The funny thing is that the official statement from Meta was much more reasonable! Here it is:
Thank you everyone for trying the Galactica model demo. We appreciate the feedback we have received so far from the community, and have paused the demo for now. Our models are available for researchers who want to learn more about the work and reproduce results in the paper.
I don’t quite understand what it means for the demo to have been paused if the models remain available to researchers, but in any case they’re taking responsibility for what they’re doing with their own code; they’re not blaming critics. This is a case where the corporate marketing team makes much more sense than the company’s chief scientist.

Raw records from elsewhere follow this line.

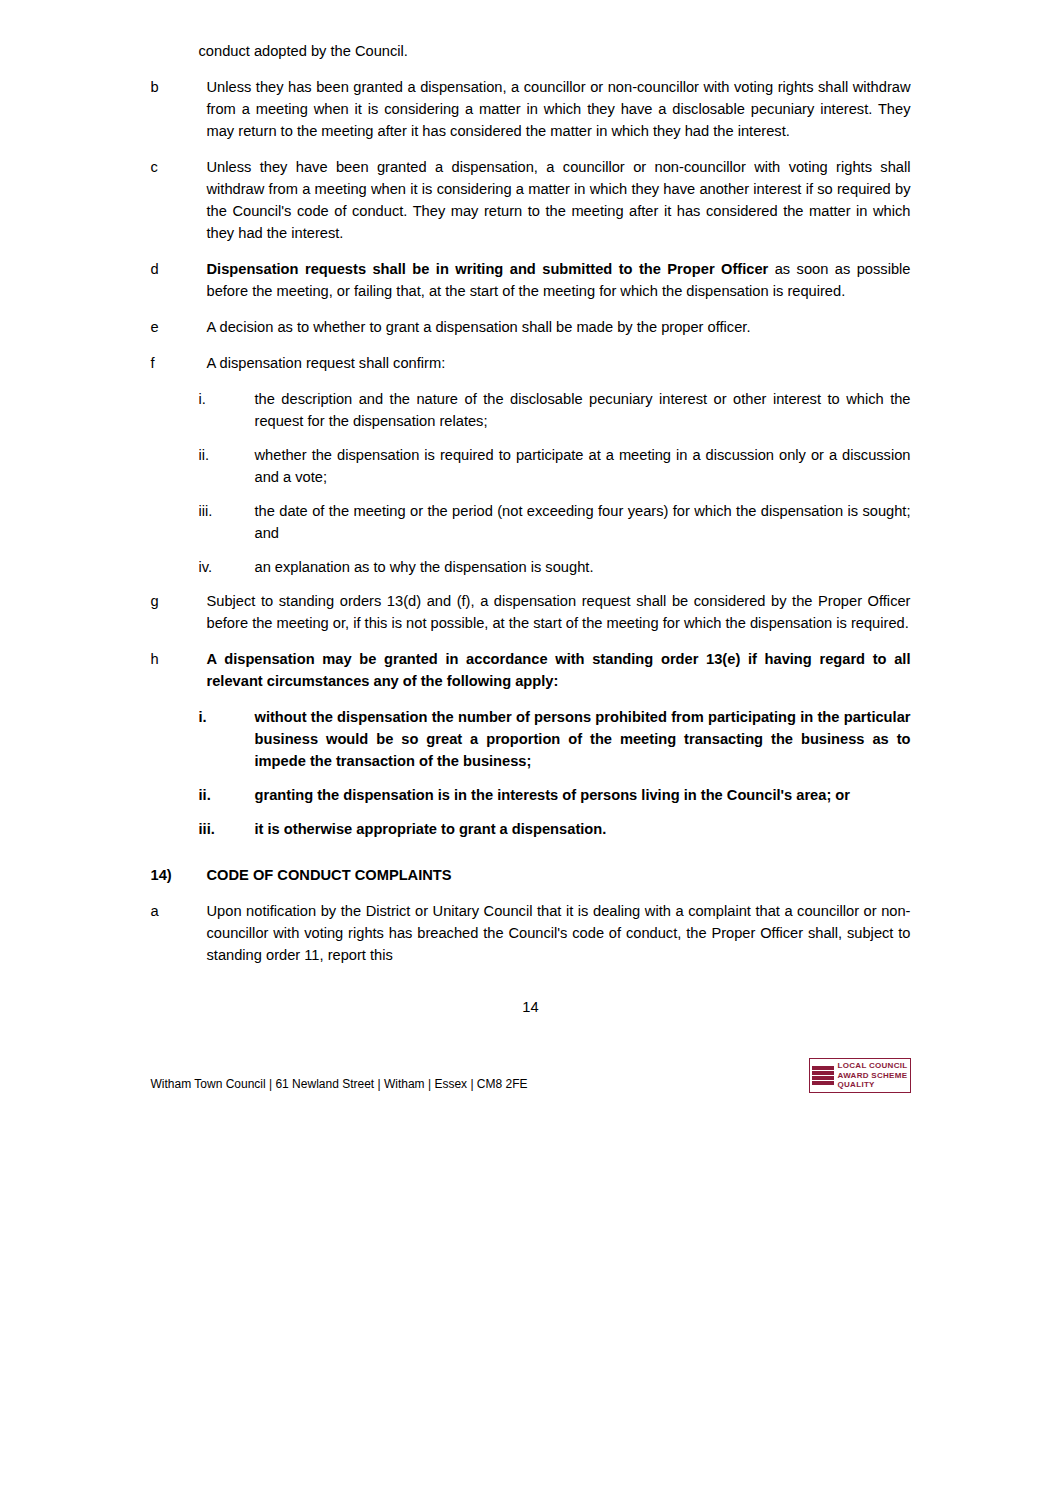conduct adopted by the Council.
b
Unless they has been granted a dispensation, a councillor or non-councillor with voting rights shall withdraw from a meeting when it is considering a matter in which they have a disclosable pecuniary interest. They may return to the meeting after it has considered the matter in which they had the interest.
c
Unless they have been granted a dispensation, a councillor or non-councillor with voting rights shall withdraw from a meeting when it is considering a matter in which they have another interest if so required by the Council's code of conduct. They may return to the meeting after it has considered the matter in which they had the interest.
d
Dispensation requests shall be in writing and submitted to the Proper Officer as soon as possible before the meeting, or failing that, at the start of the meeting for which the dispensation is required.
e
A decision as to whether to grant a dispensation shall be made by the proper officer.
f
A dispensation request shall confirm:
i.
the description and the nature of the disclosable pecuniary interest or other interest to which the request for the dispensation relates;
ii.
whether the dispensation is required to participate at a meeting in a discussion only or a discussion and a vote;
iii.
the date of the meeting or the period (not exceeding four years) for which the dispensation is sought; and
iv.
an explanation as to why the dispensation is sought.
g
Subject to standing orders 13(d) and (f), a dispensation request shall be considered by the Proper Officer before the meeting or, if this is not possible, at the start of the meeting for which the dispensation is required.
h
A dispensation may be granted in accordance with standing order 13(e) if having regard to all relevant circumstances any of the following apply:
i.
without the dispensation the number of persons prohibited from participating in the particular business would be so great a proportion of the meeting transacting the business as to impede the transaction of the business;
ii.
granting the dispensation is in the interests of persons living in the Council's area; or
iii.
it is otherwise appropriate to grant a dispensation.
14) CODE OF CONDUCT COMPLAINTS
a
Upon notification by the District or Unitary Council that it is dealing with a complaint that a councillor or non-councillor with voting rights has breached the Council's code of conduct, the Proper Officer shall, subject to standing order 11, report this
14
Witham Town Council | 61 Newland Street | Witham | Essex | CM8 2FE
LOCAL COUNCIL
AWARD SCHEME
QUALITY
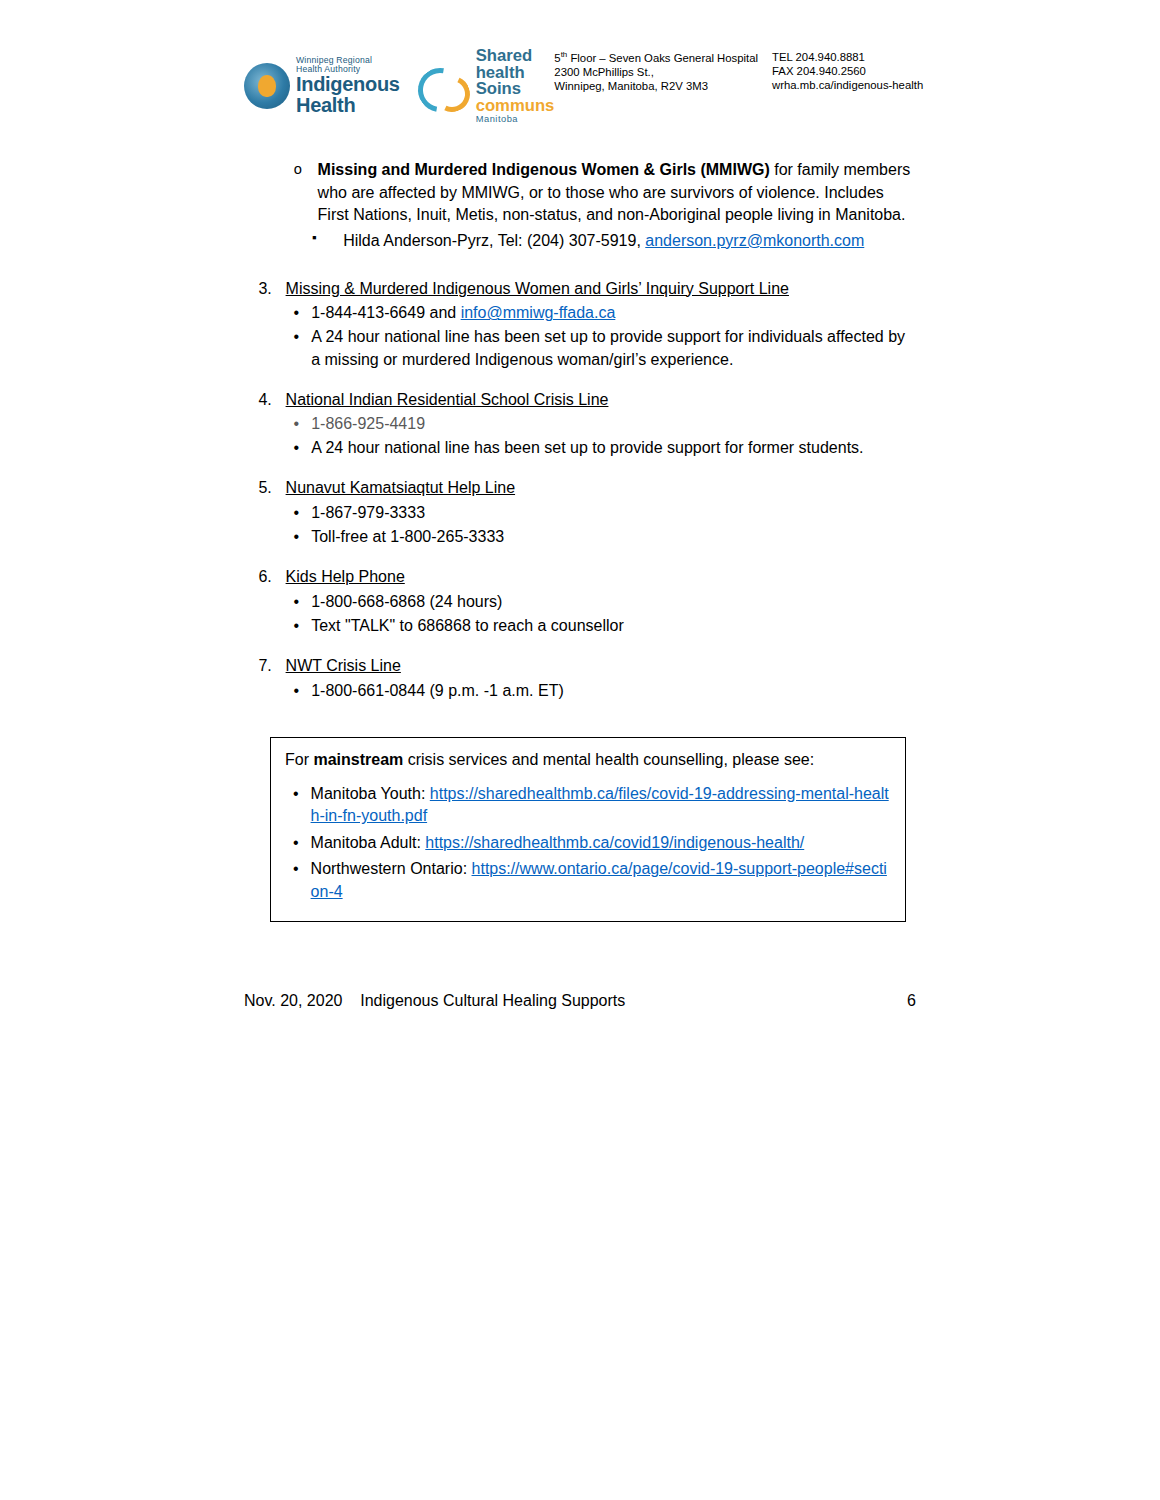Winnipeg Regional Health Authority
Indigenous Health
Shared health
Soins communs
Manitoba
5th Floor – Seven Oaks General Hospital
2300 McPhillips St.,
Winnipeg, Manitoba, R2V 3M3
TEL 204.940.8881
FAX 204.940.2560
wrha.mb.ca/indigenous-health
Missing and Murdered Indigenous Women & Girls (MMIWG) for family members who are affected by MMIWG, or to those who are survivors of violence. Includes First Nations, Inuit, Metis, non-status, and non-Aboriginal people living in Manitoba.
Hilda Anderson-Pyrz, Tel: (204) 307-5919, anderson.pyrz@mkonorth.com
Missing & Murdered Indigenous Women and Girls’ Inquiry Support Line
1-844-413-6649 and info@mmiwg-ffada.ca
A 24 hour national line has been set up to provide support for individuals affected by a missing or murdered Indigenous woman/girl’s experience.
National Indian Residential School Crisis Line
1-866-925-4419
A 24 hour national line has been set up to provide support for former students.
Nunavut Kamatsiaqtut Help Line
1-867-979-3333
Toll-free at 1-800-265-3333
Kids Help Phone
1-800-668-6868 (24 hours)
Text "TALK" to 686868 to reach a counsellor
NWT Crisis Line
1-800-661-0844 (9 p.m. -1 a.m. ET)
For mainstream crisis services and mental health counselling, please see:
Manitoba Youth: https://sharedhealthmb.ca/files/covid-19-addressing-mental-health-in-fn-youth.pdf
Manitoba Adult: https://sharedhealthmb.ca/covid19/indigenous-health/
Northwestern Ontario: https://www.ontario.ca/page/covid-19-support-people#section-4
Nov. 20, 2020 Indigenous Cultural Healing Supports
6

This all relates to Jessica’s recent post on academic fields where criticism is suppressed, where research critique is taken as personal attacks, and where there often seems to be a norm of never saying anything negative. LeCun seems to have that same attitude, not about research papers but about his employer’s products. Either way, it’s the blame-the-critic game, and my take is the same: If you don’t want your work criticized, don’t make it public. It’s disappointing, but all too common, to see scientists who are opposed to criticism, which is essential to the scientific process.
The big picture
Look. I’m not saying LeCun is a bad person. I don’t know the guy at all. Anybody can have a bad day! One of his company’s high-profile products got bad press, so he lashed out. Ultimately no big deal.
It’s just . . . that idea that outside criticism is “why we can’t have nice things” . . . at worst this seems like an authoritarian attitude and at best it seems to reflect an extreme naivety about how science works. I guess that without outside criticism we’d all be driving cars that run on cold fusion, cancer would already have been cured 100 times over, etc.
P.S. I sent the above post to some people, and we got involved in a discussion of whether LeCun in his online discussions is “attacking” Galactica’s critics. I said that, from my perspective, LeCun is disagreeing with the critics but not attacking them. To this, Thomas Basebøll remarked that, whether the critics are on the “attack” or not, LeCun is certainly on the defensive, reacting to the criticism as though it’s an attack. Kind of like calling it “methodological terrorism” or something.
That’s an interesting point regarding LeCun being on the defensive. Indeed, instead of being in the position of arguing how great this product is for humanity, he’s spending his time arguing how it’s not dangerous. I can see how this can feel frustrating from his end.
P.P.S. LeCun responds here in comments.